Blackwell played with Prince on and off for 12 years, appearing on numerous releases, including the 2001 album, The Rainbow Children, the 2003 Live at the Aladdin Las Vegas DVD, the 2003 instrumental album, N.E.W.S, which was nominated for a Grammy Award for Best Pop Instrumental Album, and 2004's Musicology. Blackwell performed with Justin Timberlake on his FutureSex/LoveShow tour. He has also played with Crystal Kay, P Diddy and Charlie Singleton. Blackwell played at the 2008 Buddy Rich Memorial Concert.

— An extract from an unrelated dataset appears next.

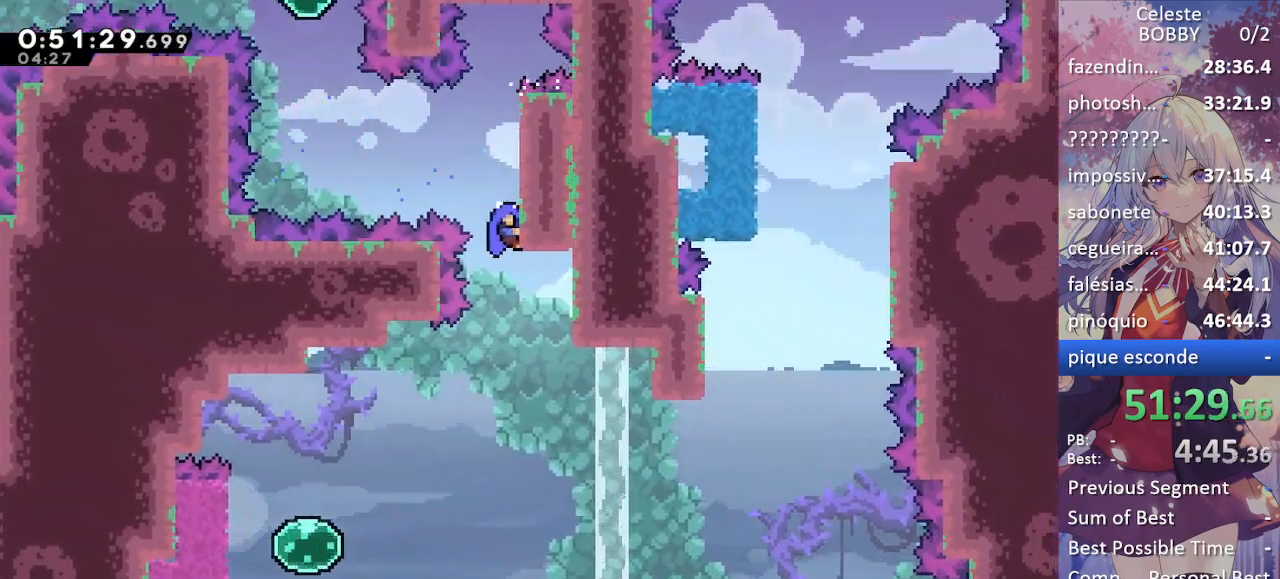
{"keys": ["grab", "jump", "left"], "events": [[500, "jump", "down"]]}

Blackwell played with Maze, featuring Frankie Beverly. He released his debut album in December 2009, titled The John Blackwell Project. He has released two educational drumming DVDs: John Blackwell - Technique, Grooving and Showmanship, and John Blackwell. He joined the European leg of singer D'Angelo's The Second Coming Tour in 2015, as a member of his band, The Vanguard. He also toured as a member of bassist William "Bootsy" Collins' Bootsy's Rubber Band that year.

He had endorsements from Dixon Drums, Remo Drumheads, Regal Tip Drumsticks, and Turkish Cymbals. Previously, he endorsed Tama Drums, Yamaha Drums, Evans Drumheads, Sabian Cymbals, Zildjian Cymbals and Drumsticks, and Vater Drumsticks.

Blackwell joined Chinese musician Xu Wei's band for his tour named "At This Moment" in 2013. They performed in cities such as Beijing (May 17), Shanghai (July 13), Harbin (August 10), Hangzhou (August 24) and Shenzhen (September 7).

==Death==
In July 2016, Blackwell announced that he had lost the use of his left arm and leg due to a brain tumor. On July 4, 2017, his wife announced his death. John Blackwell was 43. He had 1 son.